Emotional eating can be challenging to overcome. If you think you may be struggling, consider seeking professional support from a mental health counselor or registered dietician.

Situational Hunger

Your surroundings have a huge impact on what and how much you eat. Extra-large restaurant servings, constant food advertisements, and your home and workplace can all influence your appetite.  

Researchers at the Cornell Food and Brand Lab, which looks into the environmental influence on eating behavior, have made some major findings:

  • People in messy kitchens will eat more than their clean-kitchen counterparts.
  • Junk food kept on the counter can lead to overconsumption. Individuals who keep soda or cereal on their counters weigh 20 to 26 pounds more than those who don’t. The good news? Those with fruit bowls on their counters weigh an average of 13 pounds less.
  • Elementary school students will eat more fruit when it’s cut up than when it’s served whole.
  • People will naturally eat less when portioning out servings than when eating straight from a box or bag.

Create a Habitat for Success

These key findings illustrate a major point: Your surroundings play a large role in shaping your eating decisions.

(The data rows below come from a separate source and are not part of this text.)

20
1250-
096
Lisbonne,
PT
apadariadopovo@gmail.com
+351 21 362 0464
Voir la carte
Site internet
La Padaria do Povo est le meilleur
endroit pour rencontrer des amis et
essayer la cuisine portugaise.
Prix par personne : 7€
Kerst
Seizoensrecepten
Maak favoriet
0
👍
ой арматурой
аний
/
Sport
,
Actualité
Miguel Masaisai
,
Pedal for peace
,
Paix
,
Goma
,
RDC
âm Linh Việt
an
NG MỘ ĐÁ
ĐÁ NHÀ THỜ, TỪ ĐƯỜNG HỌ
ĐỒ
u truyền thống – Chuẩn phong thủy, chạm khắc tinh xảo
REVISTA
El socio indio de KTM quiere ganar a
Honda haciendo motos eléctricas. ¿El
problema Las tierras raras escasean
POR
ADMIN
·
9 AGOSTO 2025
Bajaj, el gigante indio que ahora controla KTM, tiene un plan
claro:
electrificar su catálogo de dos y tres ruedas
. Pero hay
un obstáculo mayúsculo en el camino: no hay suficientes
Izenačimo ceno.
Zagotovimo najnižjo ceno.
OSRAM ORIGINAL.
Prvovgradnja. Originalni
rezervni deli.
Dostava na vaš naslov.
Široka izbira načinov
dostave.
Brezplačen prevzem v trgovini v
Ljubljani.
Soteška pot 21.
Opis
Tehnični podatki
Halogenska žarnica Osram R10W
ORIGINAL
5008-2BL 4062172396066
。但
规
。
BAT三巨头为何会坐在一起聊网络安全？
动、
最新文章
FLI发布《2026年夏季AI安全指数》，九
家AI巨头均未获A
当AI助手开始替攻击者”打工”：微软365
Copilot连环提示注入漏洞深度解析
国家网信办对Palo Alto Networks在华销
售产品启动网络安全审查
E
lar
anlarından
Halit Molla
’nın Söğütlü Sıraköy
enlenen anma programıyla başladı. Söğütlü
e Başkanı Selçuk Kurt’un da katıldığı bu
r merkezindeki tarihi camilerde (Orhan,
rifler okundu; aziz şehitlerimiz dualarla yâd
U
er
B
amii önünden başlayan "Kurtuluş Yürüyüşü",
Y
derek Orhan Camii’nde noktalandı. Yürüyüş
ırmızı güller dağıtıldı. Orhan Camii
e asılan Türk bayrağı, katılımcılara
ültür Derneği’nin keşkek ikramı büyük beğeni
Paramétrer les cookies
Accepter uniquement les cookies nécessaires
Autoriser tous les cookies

To make the most of your environment, the Food and Brand Lab recommends the CAN approach: Make healthy foods convenient, attractive and normal. This can include decluttering your kitchen, prewashing and slicing produce, batch cooking healthy meals on the weekends, or replacing unhealthy snacks with better on-the-go options in the office and home.


While hunger is a biological need, it often suggests much more. To better understand your own hunger, take a deeper look at your relationship with food and the physical, emotional and environmental factors that may impact your desire to eat.